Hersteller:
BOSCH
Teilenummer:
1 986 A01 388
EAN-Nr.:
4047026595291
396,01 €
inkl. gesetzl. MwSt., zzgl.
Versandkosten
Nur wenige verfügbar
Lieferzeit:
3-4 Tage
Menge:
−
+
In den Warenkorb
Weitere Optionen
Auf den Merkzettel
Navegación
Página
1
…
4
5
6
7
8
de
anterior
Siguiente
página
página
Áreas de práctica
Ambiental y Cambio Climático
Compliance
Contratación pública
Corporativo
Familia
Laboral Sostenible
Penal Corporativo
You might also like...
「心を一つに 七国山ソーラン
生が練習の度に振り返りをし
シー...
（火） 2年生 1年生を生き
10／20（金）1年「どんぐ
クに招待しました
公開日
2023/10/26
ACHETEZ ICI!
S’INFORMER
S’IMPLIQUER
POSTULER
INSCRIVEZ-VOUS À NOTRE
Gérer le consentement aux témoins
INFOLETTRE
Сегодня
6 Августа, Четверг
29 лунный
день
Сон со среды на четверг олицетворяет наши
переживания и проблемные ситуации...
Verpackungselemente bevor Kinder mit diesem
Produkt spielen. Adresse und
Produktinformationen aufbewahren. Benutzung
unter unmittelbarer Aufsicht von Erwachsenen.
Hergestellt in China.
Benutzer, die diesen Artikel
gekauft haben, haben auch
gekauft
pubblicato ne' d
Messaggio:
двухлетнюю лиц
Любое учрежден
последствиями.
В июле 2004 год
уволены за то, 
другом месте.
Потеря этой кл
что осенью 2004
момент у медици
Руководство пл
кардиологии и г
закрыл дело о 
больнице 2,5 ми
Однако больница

^^^^

== WORK REQUIRED ==
Word for word, restate the entries that appear above.

== COMPLETED EXERCISE ==
Hersteller:
BOSCH
Teilenummer:
1 986 A01 388
EAN-Nr.:
4047026595291
396,01 €
inkl. gesetzl. MwSt., zzgl.
Versandkosten
Nur wenige verfügbar
Lieferzeit:
3-4 Tage
Menge:
−
+
In den Warenkorb
Weitere Optionen
Auf den Merkzettel
Navegación
Página
1
…
4
5
6
7
8
de
anterior
Siguiente
página
página
Áreas de práctica
Ambiental y Cambio Climático
Compliance
Contratación pública
Corporativo
Familia
Laboral Sostenible
Penal Corporativo
You might also like...
「心を一つに 七国山ソーラン
生が練習の度に振り返りをし
シー...
（火） 2年生 1年生を生き
10／20（金）1年「どんぐ
クに招待しました
公開日
2023/10/26
ACHETEZ ICI!
S’INFORMER
S’IMPLIQUER
POSTULER
INSCRIVEZ-VOUS À NOTRE
Gérer le consentement aux témoins
INFOLETTRE
Сегодня
6 Августа, Четверг
29 лунный
день
Сон со среды на четверг олицетворяет наши
переживания и проблемные ситуации...
Verpackungselemente bevor Kinder mit diesem
Produkt spielen. Adresse und
Produktinformationen aufbewahren. Benutzung
unter unmittelbarer Aufsicht von Erwachsenen.
Hergestellt in China.
Benutzer, die diesen Artikel
gekauft haben, haben auch
gekauft
pubblicato ne' d
Messaggio:
двухлетнюю лиц
Любое учрежден
последствиями.
В июле 2004 год
уволены за то, 
другом месте.
Потеря этой кл
что осенью 2004
момент у медици
Руководство пл
кардиологии и г
закрыл дело о 
больнице 2,5 ми
Однако больница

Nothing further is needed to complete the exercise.